● Job
Gather every line from the entries below that contains the word "distance", and copy each of those lines unchanged.

━━ Data extracts

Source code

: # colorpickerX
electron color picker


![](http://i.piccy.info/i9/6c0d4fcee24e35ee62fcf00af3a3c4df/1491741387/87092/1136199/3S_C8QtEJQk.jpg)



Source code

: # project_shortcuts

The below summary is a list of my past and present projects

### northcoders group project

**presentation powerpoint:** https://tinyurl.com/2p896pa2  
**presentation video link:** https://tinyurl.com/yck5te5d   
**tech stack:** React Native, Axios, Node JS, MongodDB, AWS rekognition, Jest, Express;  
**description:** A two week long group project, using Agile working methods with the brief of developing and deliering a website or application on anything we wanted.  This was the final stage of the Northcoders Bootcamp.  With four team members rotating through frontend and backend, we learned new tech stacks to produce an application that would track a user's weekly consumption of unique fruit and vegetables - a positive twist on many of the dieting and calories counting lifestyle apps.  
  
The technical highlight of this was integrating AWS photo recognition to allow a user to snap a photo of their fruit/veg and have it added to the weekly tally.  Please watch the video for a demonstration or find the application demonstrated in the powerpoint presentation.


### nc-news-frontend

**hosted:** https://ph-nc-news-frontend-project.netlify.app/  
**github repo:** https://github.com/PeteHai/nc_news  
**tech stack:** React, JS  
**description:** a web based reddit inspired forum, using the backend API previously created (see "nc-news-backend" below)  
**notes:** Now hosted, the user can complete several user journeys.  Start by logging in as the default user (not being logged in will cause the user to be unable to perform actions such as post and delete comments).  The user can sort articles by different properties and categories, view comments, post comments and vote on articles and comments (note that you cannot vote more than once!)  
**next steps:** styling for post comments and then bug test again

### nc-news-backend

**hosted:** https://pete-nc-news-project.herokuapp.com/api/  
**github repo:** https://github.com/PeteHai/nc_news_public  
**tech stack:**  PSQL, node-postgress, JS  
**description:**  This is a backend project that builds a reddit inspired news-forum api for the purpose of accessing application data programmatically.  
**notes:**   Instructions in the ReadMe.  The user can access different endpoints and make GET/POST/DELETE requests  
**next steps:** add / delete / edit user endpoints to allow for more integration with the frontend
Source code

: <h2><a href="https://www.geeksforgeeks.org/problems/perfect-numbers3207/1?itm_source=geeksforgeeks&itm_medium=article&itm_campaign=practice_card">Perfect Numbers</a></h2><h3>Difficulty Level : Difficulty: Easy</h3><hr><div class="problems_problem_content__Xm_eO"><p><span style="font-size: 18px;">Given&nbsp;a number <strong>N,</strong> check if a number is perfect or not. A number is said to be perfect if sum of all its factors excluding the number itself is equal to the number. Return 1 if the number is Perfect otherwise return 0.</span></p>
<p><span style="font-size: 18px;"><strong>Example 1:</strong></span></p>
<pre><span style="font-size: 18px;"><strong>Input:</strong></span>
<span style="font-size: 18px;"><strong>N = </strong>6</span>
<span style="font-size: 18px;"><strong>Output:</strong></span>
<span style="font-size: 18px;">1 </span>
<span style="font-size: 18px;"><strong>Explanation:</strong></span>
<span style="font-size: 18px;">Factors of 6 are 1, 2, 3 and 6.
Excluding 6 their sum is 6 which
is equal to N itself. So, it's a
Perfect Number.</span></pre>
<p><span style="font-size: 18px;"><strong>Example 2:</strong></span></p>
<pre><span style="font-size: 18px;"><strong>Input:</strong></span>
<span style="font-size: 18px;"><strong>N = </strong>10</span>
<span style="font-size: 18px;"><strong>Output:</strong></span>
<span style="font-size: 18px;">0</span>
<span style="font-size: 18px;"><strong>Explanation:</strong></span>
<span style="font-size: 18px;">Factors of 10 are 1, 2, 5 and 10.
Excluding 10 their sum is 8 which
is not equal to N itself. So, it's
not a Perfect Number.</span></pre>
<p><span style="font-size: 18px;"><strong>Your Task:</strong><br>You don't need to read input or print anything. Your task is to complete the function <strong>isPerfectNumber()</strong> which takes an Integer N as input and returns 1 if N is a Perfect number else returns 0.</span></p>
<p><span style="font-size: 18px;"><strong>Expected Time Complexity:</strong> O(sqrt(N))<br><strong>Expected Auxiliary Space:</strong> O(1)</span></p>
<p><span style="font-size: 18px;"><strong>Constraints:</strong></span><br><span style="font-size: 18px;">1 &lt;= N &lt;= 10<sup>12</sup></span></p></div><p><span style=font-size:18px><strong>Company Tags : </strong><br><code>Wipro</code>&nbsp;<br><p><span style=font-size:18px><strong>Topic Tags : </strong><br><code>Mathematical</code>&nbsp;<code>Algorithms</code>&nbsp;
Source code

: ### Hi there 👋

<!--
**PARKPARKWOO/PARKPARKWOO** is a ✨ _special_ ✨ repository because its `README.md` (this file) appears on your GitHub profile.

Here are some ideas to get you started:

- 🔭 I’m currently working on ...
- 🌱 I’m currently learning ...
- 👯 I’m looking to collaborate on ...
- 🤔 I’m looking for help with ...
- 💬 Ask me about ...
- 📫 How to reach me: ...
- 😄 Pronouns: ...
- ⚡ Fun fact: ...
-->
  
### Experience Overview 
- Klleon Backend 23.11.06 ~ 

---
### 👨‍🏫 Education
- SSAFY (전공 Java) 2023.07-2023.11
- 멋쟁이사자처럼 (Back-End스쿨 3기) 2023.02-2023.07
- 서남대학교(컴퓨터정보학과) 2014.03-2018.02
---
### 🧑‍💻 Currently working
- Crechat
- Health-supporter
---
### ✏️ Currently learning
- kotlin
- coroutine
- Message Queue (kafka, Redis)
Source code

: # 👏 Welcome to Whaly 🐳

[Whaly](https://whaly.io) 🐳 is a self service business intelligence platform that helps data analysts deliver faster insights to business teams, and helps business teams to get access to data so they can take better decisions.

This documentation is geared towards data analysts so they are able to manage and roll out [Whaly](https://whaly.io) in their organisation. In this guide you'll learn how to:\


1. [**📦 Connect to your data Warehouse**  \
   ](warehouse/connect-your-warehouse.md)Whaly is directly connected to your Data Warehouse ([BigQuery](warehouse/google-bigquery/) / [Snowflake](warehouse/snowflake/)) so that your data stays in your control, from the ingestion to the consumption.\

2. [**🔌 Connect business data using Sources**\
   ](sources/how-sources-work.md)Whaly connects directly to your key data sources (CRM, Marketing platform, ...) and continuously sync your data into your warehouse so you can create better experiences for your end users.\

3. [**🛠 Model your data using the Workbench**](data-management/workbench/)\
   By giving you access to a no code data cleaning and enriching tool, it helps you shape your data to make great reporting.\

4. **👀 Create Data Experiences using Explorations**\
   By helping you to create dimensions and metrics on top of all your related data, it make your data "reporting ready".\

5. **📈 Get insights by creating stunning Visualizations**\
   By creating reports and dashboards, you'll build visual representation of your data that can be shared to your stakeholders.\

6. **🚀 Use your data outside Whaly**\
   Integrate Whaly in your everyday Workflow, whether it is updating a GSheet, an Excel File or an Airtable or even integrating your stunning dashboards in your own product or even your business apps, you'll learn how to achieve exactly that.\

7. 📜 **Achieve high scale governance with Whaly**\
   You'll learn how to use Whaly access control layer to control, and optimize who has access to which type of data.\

━━━━
━━ Data extracts

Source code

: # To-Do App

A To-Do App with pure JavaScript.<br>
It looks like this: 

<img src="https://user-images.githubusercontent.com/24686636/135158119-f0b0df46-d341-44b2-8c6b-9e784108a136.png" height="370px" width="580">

━━━━
━━ Data extracts

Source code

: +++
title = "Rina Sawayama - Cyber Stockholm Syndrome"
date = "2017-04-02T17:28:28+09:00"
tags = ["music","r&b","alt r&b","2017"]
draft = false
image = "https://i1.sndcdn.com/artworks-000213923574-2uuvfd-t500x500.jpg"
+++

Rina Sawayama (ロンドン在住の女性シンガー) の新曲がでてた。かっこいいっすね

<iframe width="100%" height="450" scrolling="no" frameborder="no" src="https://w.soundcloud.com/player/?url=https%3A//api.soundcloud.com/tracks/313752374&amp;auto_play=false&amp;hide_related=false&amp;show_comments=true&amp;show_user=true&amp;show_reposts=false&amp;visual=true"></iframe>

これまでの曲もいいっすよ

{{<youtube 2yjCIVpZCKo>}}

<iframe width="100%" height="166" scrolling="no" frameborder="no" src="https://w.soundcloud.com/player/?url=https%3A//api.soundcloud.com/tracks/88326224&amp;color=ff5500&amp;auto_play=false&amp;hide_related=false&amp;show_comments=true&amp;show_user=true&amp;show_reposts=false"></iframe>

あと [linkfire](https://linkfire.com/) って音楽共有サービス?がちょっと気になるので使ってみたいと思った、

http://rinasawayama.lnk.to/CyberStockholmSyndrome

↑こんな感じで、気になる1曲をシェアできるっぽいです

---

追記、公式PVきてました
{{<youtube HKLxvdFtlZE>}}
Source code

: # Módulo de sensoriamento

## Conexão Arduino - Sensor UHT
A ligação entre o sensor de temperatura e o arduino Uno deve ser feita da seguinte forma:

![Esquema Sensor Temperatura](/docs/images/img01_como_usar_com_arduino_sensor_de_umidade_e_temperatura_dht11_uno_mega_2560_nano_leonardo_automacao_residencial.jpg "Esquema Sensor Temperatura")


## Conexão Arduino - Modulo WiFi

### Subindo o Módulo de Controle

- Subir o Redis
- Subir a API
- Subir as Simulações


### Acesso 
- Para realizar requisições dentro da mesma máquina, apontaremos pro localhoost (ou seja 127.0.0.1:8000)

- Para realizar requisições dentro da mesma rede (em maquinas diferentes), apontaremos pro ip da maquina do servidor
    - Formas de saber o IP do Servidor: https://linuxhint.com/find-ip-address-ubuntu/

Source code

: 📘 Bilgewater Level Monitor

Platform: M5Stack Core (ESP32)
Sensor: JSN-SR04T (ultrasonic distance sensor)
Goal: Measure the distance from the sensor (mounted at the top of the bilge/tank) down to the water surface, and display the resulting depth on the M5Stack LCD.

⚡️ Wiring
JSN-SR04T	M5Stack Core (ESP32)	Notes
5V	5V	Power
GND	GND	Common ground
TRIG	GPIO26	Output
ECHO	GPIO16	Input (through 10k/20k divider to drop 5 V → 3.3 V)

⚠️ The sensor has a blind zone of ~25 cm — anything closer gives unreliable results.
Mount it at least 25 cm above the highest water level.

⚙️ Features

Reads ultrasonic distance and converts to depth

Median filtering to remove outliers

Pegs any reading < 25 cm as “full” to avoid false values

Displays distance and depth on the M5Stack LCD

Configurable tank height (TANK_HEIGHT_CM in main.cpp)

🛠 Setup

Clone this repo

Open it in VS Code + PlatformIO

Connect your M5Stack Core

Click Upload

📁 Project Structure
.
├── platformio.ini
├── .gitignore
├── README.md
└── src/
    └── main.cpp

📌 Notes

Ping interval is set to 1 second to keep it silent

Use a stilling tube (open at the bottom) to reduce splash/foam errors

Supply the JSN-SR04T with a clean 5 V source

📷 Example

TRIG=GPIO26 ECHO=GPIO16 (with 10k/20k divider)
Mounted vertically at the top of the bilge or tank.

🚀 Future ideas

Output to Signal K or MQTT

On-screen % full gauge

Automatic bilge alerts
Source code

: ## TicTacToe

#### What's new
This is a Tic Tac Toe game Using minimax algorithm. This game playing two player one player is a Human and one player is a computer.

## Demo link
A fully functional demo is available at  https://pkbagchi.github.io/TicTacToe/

━━━━

● Task answer
Sensor: JSN-SR04T (ultrasonic distance sensor)
Goal: Measure the distance from the sensor (mounted at the top of the bilge/tank) down to the water surface, and display the resulting depth on the M5Stack LCD.
Reads ultrasonic distance and converts to depth
Displays distance and depth on the M5Stack LCD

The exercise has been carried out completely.